2. Your cat sounds different or makes different sounds
A cat's language also tells you a lot about whether they are comfortable or not. Cats are able to make different sounds for different situations, such as chattering when they hunt or simple mewing when they want food.
If the cat's tone of voice changes and it starts to scream or hiss when looking at you, it may be that the bond between you and your pet has been damaged. Either way, your cat is not comfortable with the current arrangements.
3. Your cat is aggressive
It's normal for cats to go wild every once in a while – after all, they sleep up to 17 hours a day, so especially indoor cats need to let off a little steam.
It's a different story when your cat stops running around and starts attacking people.
This can manifest in various ways: if your cat bites more often and with more force, purposefully scratches people, or arches its back with a bristled tail, this is a pretty clear signal that it's unhappy.
4. Body language
A cat's body language is a good indicator of its mood: does it run away from you permanently, tense up, or is it huddled in a corner when it sees you?
Both are signs that your cat is stressed by you or the atmosphere at home. Give it some space to relax again.
5. Your cat is over-groomig or stops grooming altogether
When your cat over-grooms or doesn't groom at all, there may be something wrong. Over-grooming may be an indication that the feline is bored and it may even start to pull out its fur.
If bald patches appear on your pet, it's time to act quickly. First try to rule out a parasite. Once you've made sure this isn't the source of the problem, it's important to change something about the environment so that the cat can feel relaxed again.
After your pet stops grooming itself, it'll start looking shaggy and even smell, which both indicate a genral lack of well-being.
6. Your cat stops eating
Cats are very particular about their diets. Sometimes they find the food great, other times they suddenly give established favorites the side eye. Nevertheless, it's important that your cat always eats enough. Unlike dogs, their digestive system is not designed for long-term storage of food, so a cat should always have food in its stomach.

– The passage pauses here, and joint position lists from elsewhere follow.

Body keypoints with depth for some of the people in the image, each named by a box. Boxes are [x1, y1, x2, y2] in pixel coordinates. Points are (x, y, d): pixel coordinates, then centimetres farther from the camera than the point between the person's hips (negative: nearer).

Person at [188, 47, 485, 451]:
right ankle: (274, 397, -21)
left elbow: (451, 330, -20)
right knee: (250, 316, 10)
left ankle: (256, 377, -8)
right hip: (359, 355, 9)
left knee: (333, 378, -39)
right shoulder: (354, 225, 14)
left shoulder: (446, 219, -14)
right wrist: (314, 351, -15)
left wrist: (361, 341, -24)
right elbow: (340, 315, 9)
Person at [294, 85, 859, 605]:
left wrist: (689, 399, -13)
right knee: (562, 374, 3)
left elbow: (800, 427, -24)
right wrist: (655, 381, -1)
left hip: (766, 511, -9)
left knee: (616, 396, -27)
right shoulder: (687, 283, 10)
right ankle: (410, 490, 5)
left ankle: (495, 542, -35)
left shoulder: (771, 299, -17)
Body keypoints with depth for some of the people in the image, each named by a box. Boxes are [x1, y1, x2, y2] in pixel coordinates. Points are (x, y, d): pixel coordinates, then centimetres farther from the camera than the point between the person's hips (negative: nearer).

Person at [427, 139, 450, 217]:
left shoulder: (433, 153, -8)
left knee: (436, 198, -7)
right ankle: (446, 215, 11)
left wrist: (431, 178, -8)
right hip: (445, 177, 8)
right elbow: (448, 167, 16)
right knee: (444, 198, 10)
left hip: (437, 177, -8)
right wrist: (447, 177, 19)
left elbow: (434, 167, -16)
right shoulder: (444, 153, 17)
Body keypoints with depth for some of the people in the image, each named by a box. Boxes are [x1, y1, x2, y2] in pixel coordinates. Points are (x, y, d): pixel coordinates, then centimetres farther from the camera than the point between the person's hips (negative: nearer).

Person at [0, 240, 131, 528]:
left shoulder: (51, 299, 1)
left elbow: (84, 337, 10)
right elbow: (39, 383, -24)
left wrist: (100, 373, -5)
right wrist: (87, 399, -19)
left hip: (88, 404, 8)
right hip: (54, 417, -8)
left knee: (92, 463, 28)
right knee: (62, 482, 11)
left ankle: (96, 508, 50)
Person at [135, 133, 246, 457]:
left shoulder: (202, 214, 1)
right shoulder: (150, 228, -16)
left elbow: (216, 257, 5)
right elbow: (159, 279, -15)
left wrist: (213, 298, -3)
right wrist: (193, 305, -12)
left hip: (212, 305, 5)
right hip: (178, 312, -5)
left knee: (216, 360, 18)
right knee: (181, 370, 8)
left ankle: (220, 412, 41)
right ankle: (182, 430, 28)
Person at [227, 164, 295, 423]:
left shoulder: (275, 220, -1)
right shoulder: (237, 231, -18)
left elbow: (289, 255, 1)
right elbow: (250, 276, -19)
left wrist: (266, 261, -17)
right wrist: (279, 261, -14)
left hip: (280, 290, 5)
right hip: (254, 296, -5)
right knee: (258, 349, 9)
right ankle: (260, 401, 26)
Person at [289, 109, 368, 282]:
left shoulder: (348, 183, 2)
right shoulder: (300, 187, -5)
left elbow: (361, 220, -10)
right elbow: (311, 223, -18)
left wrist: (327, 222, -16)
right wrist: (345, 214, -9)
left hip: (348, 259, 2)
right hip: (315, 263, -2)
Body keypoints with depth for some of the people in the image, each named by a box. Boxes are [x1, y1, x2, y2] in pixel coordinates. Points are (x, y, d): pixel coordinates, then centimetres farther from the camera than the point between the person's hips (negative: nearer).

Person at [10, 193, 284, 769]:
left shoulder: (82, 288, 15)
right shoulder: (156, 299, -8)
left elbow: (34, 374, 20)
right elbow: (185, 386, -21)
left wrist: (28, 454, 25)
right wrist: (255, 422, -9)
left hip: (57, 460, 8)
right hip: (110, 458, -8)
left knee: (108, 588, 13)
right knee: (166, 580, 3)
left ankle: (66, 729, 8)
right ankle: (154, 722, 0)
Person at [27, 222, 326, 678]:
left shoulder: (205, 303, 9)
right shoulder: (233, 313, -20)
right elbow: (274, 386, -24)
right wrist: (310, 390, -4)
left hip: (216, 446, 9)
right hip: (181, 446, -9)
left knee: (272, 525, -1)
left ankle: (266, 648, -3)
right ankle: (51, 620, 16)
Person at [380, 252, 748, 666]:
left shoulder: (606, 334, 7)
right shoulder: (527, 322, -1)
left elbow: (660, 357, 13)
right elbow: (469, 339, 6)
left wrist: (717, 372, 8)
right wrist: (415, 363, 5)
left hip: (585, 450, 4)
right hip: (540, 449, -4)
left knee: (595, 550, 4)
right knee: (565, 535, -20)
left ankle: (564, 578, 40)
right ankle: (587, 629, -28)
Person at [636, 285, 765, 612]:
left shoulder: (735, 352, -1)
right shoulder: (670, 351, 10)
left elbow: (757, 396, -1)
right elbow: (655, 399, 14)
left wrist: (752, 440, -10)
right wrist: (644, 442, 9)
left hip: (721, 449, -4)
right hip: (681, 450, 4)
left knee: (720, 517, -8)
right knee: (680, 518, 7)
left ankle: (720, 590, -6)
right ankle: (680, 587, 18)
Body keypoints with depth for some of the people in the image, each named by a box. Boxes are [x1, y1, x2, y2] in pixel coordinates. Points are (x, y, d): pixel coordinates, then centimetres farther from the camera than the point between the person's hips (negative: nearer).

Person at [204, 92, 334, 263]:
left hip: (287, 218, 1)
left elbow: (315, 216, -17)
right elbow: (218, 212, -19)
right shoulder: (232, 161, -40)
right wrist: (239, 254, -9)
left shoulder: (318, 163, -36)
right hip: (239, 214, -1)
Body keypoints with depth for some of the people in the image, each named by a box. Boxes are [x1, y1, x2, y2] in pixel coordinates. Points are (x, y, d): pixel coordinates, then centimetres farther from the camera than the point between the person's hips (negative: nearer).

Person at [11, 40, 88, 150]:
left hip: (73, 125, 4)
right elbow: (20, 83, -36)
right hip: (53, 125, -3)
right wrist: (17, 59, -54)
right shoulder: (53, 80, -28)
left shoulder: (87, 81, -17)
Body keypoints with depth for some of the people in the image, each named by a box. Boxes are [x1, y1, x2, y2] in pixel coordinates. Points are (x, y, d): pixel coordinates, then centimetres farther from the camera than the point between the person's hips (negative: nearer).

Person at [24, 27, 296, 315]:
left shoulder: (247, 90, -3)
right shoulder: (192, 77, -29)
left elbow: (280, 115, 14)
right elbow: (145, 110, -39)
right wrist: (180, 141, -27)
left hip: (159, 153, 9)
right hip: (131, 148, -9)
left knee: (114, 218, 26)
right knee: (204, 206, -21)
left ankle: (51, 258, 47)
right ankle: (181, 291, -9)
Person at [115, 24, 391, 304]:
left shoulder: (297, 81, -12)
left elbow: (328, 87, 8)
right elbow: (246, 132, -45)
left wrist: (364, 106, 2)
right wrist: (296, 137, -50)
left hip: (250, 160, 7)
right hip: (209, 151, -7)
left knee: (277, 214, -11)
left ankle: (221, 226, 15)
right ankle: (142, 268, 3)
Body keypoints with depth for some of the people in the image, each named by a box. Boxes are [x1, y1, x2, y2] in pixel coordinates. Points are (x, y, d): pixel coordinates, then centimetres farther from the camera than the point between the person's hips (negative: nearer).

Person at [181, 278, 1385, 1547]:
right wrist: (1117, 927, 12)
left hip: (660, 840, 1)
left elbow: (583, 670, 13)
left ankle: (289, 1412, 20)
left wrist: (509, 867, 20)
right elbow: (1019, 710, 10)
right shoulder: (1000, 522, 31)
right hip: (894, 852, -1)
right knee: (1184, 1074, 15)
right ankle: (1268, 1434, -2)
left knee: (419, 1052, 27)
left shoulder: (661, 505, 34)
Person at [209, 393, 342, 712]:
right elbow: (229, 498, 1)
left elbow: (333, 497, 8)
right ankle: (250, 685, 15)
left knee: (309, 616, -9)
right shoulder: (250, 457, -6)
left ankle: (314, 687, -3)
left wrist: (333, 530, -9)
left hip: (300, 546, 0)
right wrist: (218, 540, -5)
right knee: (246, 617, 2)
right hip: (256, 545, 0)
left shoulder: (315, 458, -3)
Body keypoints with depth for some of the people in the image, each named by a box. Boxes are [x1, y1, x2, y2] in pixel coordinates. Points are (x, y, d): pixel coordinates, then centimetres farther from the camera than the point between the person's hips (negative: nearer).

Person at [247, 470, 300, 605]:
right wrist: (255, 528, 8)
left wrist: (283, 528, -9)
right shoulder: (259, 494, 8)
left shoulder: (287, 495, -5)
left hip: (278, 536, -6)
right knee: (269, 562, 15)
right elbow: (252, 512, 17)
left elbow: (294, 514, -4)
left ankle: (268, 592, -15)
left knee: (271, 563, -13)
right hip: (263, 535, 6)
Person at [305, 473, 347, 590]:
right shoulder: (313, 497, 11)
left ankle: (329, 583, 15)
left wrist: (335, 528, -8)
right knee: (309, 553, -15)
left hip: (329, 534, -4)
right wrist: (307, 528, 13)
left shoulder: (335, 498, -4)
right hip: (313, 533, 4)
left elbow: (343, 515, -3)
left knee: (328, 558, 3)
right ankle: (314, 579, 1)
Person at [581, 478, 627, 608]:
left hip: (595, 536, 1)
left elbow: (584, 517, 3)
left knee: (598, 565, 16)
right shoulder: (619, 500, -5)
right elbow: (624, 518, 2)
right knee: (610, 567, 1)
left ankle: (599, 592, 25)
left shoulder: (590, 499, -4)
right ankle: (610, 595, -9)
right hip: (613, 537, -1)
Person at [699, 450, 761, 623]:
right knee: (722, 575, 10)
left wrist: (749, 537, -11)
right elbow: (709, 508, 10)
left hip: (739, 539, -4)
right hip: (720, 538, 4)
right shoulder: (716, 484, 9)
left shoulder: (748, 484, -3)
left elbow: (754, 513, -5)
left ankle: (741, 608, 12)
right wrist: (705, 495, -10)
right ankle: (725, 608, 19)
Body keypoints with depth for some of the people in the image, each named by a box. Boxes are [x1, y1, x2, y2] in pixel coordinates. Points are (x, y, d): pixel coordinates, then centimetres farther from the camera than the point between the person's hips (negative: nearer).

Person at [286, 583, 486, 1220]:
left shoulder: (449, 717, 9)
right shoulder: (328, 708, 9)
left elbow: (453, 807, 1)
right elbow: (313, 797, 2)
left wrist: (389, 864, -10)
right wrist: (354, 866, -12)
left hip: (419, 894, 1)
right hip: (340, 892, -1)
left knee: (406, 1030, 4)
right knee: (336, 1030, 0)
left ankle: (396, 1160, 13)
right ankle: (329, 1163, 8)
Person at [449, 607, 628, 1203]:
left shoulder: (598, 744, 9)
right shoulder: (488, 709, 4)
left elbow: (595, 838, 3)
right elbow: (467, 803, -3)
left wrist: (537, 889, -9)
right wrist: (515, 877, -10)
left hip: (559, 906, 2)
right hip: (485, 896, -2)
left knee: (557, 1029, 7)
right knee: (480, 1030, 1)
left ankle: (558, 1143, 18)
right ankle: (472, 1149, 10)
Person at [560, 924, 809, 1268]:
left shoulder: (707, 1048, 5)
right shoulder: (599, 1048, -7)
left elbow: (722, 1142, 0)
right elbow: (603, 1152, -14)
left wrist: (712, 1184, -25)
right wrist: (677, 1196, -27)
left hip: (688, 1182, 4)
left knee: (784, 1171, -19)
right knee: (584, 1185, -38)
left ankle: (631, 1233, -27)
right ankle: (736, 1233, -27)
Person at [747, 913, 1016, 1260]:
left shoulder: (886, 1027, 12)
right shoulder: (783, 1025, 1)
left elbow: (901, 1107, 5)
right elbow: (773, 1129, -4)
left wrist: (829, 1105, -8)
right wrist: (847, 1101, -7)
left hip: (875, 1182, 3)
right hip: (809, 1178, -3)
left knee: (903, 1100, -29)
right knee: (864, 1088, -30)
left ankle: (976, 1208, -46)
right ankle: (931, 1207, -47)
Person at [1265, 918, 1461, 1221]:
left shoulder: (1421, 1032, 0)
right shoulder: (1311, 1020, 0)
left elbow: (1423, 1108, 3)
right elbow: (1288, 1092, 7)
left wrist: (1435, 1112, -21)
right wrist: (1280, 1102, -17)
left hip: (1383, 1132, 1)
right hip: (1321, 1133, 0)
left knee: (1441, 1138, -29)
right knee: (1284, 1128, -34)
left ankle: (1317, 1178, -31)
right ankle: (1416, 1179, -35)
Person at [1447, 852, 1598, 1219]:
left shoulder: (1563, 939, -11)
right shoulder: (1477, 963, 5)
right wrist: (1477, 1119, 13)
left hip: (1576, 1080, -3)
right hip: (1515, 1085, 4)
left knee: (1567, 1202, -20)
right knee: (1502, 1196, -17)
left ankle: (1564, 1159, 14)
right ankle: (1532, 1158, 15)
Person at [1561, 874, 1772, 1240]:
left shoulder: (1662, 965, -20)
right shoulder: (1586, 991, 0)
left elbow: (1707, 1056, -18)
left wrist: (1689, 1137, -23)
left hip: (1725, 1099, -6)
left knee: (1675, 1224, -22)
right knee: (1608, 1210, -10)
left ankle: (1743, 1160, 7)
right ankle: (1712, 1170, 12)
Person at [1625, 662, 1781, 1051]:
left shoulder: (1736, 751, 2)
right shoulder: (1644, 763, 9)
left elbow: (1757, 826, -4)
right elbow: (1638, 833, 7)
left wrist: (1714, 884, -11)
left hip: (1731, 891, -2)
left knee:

A sudden refusal of food can be the first sign of illness, so take your cat to the vet as soon as possible to rule out anything serious.
If the reasons for this change in eating habits are more psychological than physical, try to find out what is making your cat unhappy. Felines generally give you fewer clues than dogs. Have there been any recent changes? Have you moved house, or maybe your home life has changed? Is there a new partner or baby in the picture. Maybe something changed in the cat's life, like the death of a pet companion.
Always check if the cat's basic needs are met: a clean litter box, clean drinking water, and fresh food.
Remember: when in doubt, or you have a gut feeling something might be wrong, visit a veterinarian.